* GIVEN TEXT
╭──
Märki, L. ; Lupker, M. ; France-Lanord, C. ; Lavé, J. ; Gallen, S. ; Gajurel, A.P. ; Haghipour, N. ; Leuenberger-West, F. ; Eglinton, T. (2021) Nature Geoscience 14, 745–750
Voir en ligne : https://doi.org/10.1038/s41561-021-00815-z
Abstract :
The erosion and weathering of mountain ranges exert a key control on the long-term (105–106 yr) cycling of carbon between Earth’s surface and crust. The net carbon budget of a mountain range reflects the co-existence of multiple carbon sources and sinks, with corresponding fluxes remaining difficult to quantify. Uncertain responses of these carbon fluxes due to the stochastic nature of erosional processes further complicate the extrapolation of short-term observations to longer, climatically relevant timescales. Here, we quantify the evolution of the organic and inorganic carbon fluxes in response to the 2015 Gorkha earthquake (Mw 7.8) in the central Himalaya. We find that the Himalayan erosion acts as a net carbon sink due mainly to efficient biospheric organic carbon export. Our high-resolution time series encompassing four monsoon seasons before and after the Gorkha earthquake reveal that coseismic landslides did not significantly perturb large-scale Himalayan sediment and carbon fluxes. This muted response of the central Himalaya to a geologically frequent perturbation such as the Gorkha earthquake further suggests that our estimates are representative of at least interglacial timescales.
╰──
* DATASET
╭──
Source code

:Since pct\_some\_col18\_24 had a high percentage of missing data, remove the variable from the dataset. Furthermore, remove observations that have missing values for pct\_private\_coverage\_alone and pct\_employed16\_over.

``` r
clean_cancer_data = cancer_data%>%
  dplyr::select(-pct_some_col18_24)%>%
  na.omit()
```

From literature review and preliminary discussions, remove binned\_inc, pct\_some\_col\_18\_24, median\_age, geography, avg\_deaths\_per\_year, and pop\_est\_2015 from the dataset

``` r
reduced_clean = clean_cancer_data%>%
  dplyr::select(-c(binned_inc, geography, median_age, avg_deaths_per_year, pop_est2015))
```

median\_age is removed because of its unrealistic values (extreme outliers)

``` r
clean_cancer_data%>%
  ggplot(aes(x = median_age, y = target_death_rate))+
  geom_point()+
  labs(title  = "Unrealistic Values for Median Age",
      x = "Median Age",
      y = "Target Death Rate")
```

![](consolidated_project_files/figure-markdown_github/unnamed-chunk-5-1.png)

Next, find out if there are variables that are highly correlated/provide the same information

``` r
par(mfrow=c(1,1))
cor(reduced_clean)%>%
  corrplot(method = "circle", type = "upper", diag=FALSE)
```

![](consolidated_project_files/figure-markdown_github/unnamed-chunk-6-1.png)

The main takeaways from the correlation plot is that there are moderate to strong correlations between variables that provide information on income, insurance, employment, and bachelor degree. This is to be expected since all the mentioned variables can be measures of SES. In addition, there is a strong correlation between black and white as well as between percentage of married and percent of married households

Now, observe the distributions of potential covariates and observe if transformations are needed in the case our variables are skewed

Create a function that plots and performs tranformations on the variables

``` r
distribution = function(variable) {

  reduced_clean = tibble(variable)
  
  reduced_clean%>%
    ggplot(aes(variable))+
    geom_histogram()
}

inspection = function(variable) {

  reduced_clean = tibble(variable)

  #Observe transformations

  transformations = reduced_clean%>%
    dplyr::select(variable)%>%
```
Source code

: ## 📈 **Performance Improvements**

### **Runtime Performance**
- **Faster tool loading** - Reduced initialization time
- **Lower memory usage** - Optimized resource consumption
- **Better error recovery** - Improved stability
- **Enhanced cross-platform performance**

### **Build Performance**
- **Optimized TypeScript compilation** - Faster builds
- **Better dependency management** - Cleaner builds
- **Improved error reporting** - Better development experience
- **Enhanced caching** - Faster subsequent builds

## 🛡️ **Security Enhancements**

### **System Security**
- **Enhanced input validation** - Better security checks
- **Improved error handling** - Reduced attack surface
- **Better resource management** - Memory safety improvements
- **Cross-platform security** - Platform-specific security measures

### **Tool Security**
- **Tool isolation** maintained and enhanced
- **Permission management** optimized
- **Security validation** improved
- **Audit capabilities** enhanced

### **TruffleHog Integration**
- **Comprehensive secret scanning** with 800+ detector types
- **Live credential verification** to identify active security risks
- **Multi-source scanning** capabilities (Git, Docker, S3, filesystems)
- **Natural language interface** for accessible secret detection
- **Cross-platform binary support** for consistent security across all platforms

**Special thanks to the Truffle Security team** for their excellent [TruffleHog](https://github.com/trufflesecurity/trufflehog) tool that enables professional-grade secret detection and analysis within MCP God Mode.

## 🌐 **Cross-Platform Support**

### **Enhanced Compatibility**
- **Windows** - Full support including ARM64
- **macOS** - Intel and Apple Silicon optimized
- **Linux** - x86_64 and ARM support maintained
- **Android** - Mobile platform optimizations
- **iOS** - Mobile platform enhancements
╰──
* YOUR TASK
According to the abstract, what does Himalayan erosion act as, and mainly because of what?

* ANSWER TO THIS TASK
It acts as a net carbon sink, mainly due to efficient biospheric organic carbon export.